Standards and Poor, mxAA-, considers the company’s financial position to be exceptional given that it does not have significant short-term obligations and has access to credit lines.
Leverage metrics
Net Debt / EBITDA: 1.74
EBITDA / Interest coverage: 7.4
Financial expenses
Management
Focused on delivering growth that adds value to shareholders
The interests of the management are closely aligned with those of the shareholders, as evidenced by their significant stakes in the company:
Carlos Rojas Aboumrad (CEO): 18.45%
Carlos Roberto Rojas (Founder and President): 11.12%
Mario Romero Orozco (CFO): 1.45%
Excellent transparency and communication about present and future results
Excellent reputation according to a trustworthy source that knows Carlos
Shareholder Structure
Principal Shareholders: 64%
Directors and relevant executives: 4%
Repurchase fund: 11%
Float (investment public): 21%
Discounted Cashflow Valuation to the Firm
Revenue assumptions
10% year-over-year growth from 2023 to 2027
3% growth after year 5.
Reasoning
I anticipate that Rotoplas will leverage its market leadership and renowned brand to tap into future demand for water storage and conduction products. This demand will be fueled by macroeconomic tailwinds such as the ongoing housing deficit, climate change impacts, and nearshoring trends. Furthermore, Rotoplas' strategic expansion of its conduction business into emerging markets like Central America and Peru promises to catalyze growth. In addition, the company's diversification into new ventures—namely water treatment plants in Brazil, the Bebbia initiative in Mexico, and septic tanks in the USA—will likely augment its growth trajectory.
Operating Margin
I anticipate Rotoplas will uphold its average operating margin, consistent with the trends observed from 2017 to 2022. This expectation stems from the durability of the products the company offers, coupled with the projection that a significant portion of the company's revenue will continue to derive from its core product line. While this perspective may shift over the next decade, it remains challenging to predict the success of new business initiatives from the services segment. As it stands, this segment accounts for a mere 3% of total revenue, making it uncertain whether it will evolve into a pivotal component of the company's operations in the future.
Reinvestment Needs
I project that from 2023 to 2027, capex, as a percentage of revenue, will stand at 5%. This forecast is based on the company's continued commitment to amplify production capacity to meet growth demands and the pursuit of new business ventures.
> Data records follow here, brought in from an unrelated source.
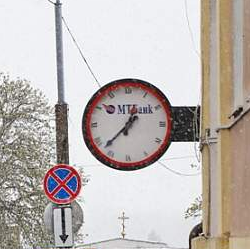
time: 12:37
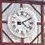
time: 4:10
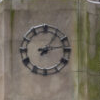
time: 1:13
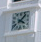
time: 4:07
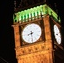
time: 8:29
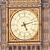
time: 5:12
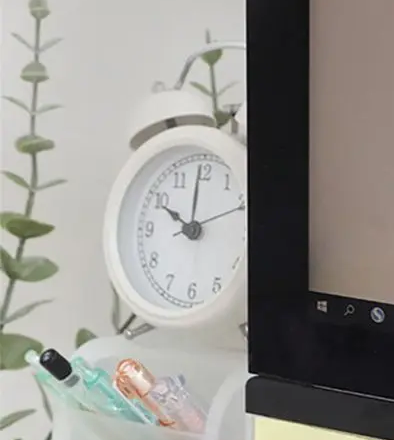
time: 10:00
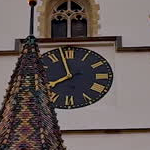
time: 7:57
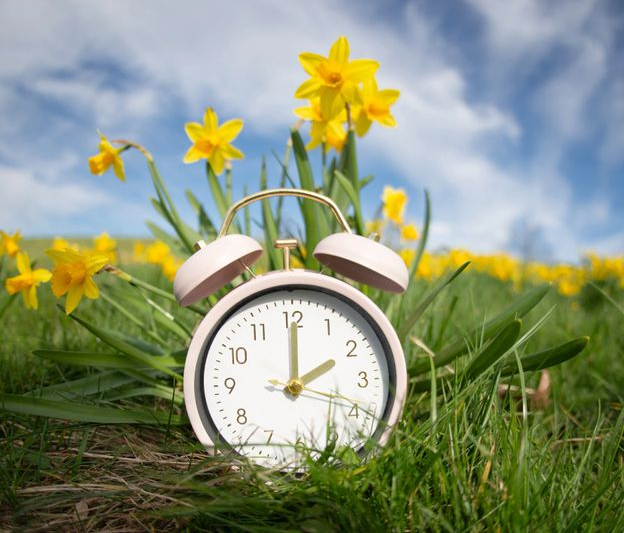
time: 2:00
It's noteworthy that the current operating margin already includes a Depreciation & Amortization (D&A) charge, of approximately 3% of revenue. This figure closely aligns with the company's maintenance capex. As a result, our adjustments will only account for an additional reinvestment requirement equivalent to 2% of revenue from 2023 to 2027. After year 5, I anticipate a deceleration in growth, leading to a subsequent reduction in the company’s capex, bringing it back down to the current maintenance level of 3% of revenue.
Currency Conversion
Average currency conversion expense from operations in Argentina from 2017 to 2022.
Cost of Capital
The opportunity cost, when considering my investment options, is benchmarked against my present best alternative: CETES 28. This instrument offers an annual return of 11.40%.
Valuation
Commentary
At an enterprise value (EV) of 14,139 million pesos, Rotoplas would trade at 7 times its EBITDA. I believe this multiple provides a reasonable estimate of the company's intrinsic value, taking into account its growth potential, the competitive strengths of its brand and distribution, and the industry in which it operates.
Conclusion
Regrettably, based on the current market valuation of 16,178 million pesos in enterprise terms, investing in Rotoplas doesn't provide a margin of safety. However, considering the company's management and the nature of its business, I will certainly keep this company on my radar.